**Provided passage:**
## start

BE Computer Engineering (IOE, TU) Engineering Physics (IOE, SH 452) Question Paper 2078 Nepal

(a) Damped harmonic oscillator [7 marks]

A particle of mass $m$ experiences a restoring force $-kx$ and a damping force proportional to velocity $-b\dfrac{dx}{dt}$. Newton's second law gives:

$$m\frac{d^2x}{dt^2} = -kx - b\frac{dx}{dt}$$

Dividing by $m$ and writing $2\beta = b/m$ (damping constant) and $\omega_0^2 = k/m$ (natural frequency):

$$\frac{d^2x}{dt^2} + 2\beta\frac{dx}{dt} + \omega_0^2 x = 0$$

Solution. Try $x = e^{\alpha t}$. The auxiliary equation is

$$\alpha^2 + 2\beta\alpha + \omega_0^2 = 0 \quad\Rightarrow\quad \alpha = -\beta \pm \sqrt{\beta^2 - \omega_0^2}$$

Underdamped case ($\beta < \omega_0$): the root is complex, $\alpha = -\beta \pm i\omega'$ where $\omega' = \sqrt{\omega_0^2 - \beta^2}$. Hence

$$\boxed{x(t) = a_0\,e^{-\beta t}\cos(\omega' t + \phi)}$$

This represents oscillation at the reduced angular frequency $\omega'$ with an amplitude $a_0 e^{-\beta t}$ that decays exponentially.

Significance of the damping constant $\beta$:

• It fixes the rate of decay of amplitude; the amplitude falls to $1/e$ of its value in time $\tau = 1/\beta$ (relaxation time).
• It lowers the oscillation frequency from $\omega_0$ to $\omega' = \sqrt{\omega_0^2-\beta^2}$.
• Its size relative to $\omega_0$ decides whether the motion is underdamped ($\beta<\omega_0$), critically damped ($\beta=\omega_0$), or overdamped ($\beta>\omega_0$).

(b) Quality factor of a tuning fork [5 marks]

Given $f = 256$ Hz, $Q = 1000$.

## end

**Data:**

## start

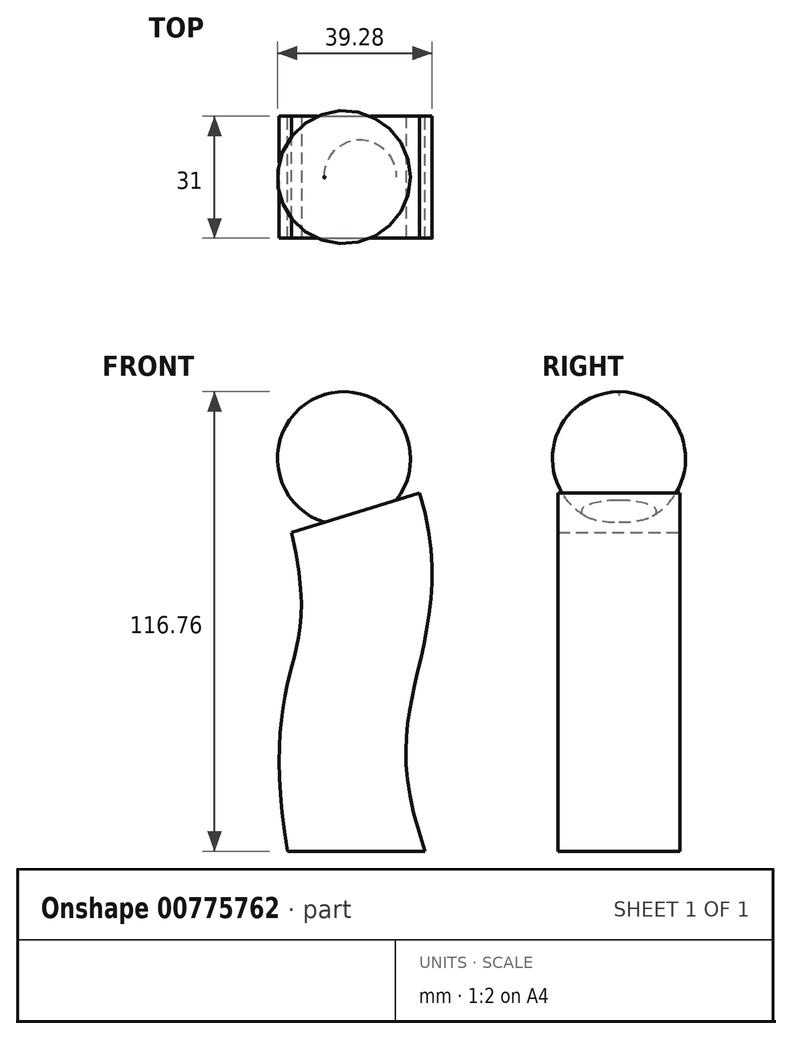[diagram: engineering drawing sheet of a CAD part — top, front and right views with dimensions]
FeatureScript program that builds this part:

## end

**What is asked:**
(1) Answer these questions from the damped oscillator solution, one per line:
(a) What quantity is written as $2\beta$?
(b) In what time does the amplitude fall to $1/e$ of its value?
(c) What frequency and quality factor are given for the tuning fork?
(2) Carry the damped oscillator exam solution forward from its last line.

**The responses:**
(1)
(a) $2\beta = b/m$, the damping constant.
(b) $\tau = 1/\beta$, the relaxation time.
(c) $f = 256$ Hz and $Q = 1000$.

(2)
The energy decays as $E = E_0 e^{-2\beta t} = E_0 e^{-t/\tau_E}$, where the energy-decay time is $\tau_E = 1/(2\beta)$.

The quality factor is $Q = \omega_0 \tau_E = \omega_0/(2\beta)$, with $\omega_0 = 2\pi f$.

Time for energy to fall to $1/e$:

$$\tau_E = \frac{Q}{\omega_0} = \frac{Q}{2\pi f} = \frac{1000}{2\pi\times 256} = 0.622\ \text{s}$$

Energy lost in the first second. Fractional energy remaining after $t = 1$ s:

$$\frac{E}{E_0} = e^{-t/\tau_E} = e^{-1/0.622} = e^{-1.608} = 0.200$$

So the fraction of energy lost in the first second is

$$1 - 0.200 = 0.80 \quad\Rightarrow\quad \textbf{about 80\% of the initial energy.}$$

Results: $\tau_E \approx 0.62\ \text{s}$; energy lost in first second $\approx 80\%$ of $E_0$.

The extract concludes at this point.